* [Task details]:
Lay out the lines of the entries below as a JSON list of strings, one string per line with blank lines left out. Cover only the lines from the one holding "1 699,00 руб." through the end of the entries, inclusive.

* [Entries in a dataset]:
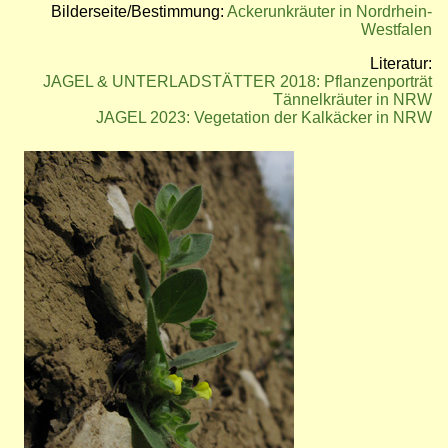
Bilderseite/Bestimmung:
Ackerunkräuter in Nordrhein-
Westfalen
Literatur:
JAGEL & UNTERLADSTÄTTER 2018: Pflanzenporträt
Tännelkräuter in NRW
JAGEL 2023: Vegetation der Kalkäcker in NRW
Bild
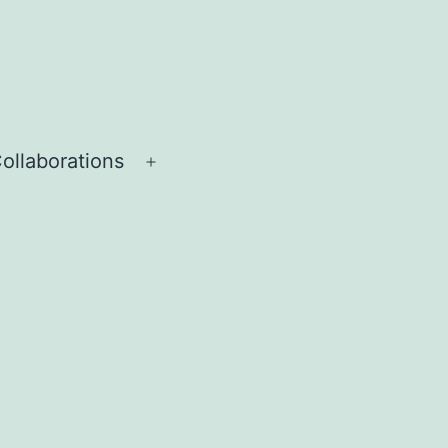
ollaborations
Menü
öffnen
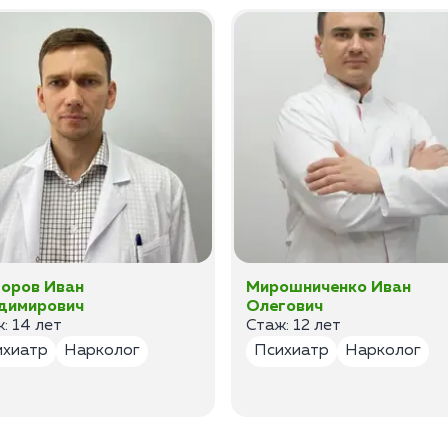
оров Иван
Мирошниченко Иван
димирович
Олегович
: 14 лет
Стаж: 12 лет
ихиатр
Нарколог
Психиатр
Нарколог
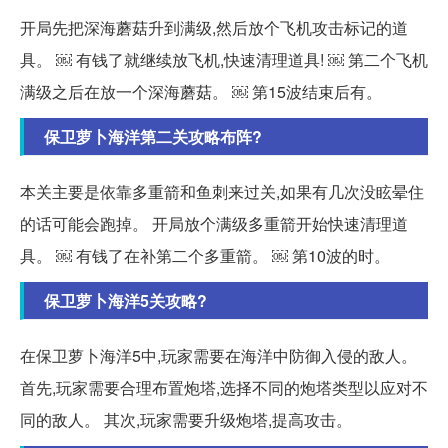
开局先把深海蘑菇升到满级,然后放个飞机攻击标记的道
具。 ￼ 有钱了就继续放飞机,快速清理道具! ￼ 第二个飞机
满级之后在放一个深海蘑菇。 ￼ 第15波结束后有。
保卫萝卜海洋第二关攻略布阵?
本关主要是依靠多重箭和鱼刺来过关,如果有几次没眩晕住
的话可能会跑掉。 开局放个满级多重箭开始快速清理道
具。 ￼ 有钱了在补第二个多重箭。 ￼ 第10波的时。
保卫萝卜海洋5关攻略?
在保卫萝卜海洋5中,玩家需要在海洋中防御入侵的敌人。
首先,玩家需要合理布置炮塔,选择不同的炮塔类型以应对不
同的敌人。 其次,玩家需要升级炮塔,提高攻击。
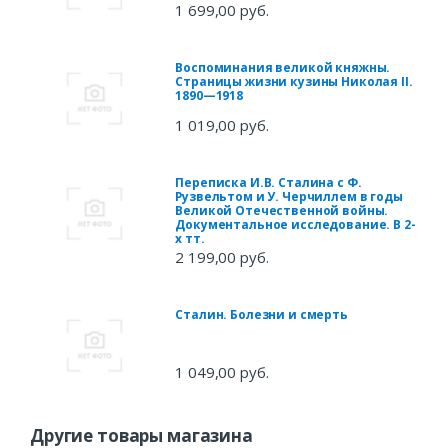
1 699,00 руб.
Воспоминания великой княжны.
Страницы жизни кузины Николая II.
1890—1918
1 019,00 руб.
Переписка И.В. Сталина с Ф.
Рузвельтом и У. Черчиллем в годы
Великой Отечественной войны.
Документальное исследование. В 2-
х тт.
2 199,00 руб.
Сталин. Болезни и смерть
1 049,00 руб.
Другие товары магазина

* [Task response]:
[
  "1 699,00 руб.",
  "Воспоминания великой княжны.",
  "Страницы жизни кузины Николая II.",
  "1890—1918",
  "1 019,00 руб.",
  "Переписка И.В. Сталина с Ф.",
  "Рузвельтом и У. Черчиллем в годы",
  "Великой Отечественной войны.",
  "Документальное исследование. В 2-",
  "х тт.",
  "2 199,00 руб.",
  "Сталин. Болезни и смерть",
  "1 049,00 руб.",
  "Другие товары магазина"
]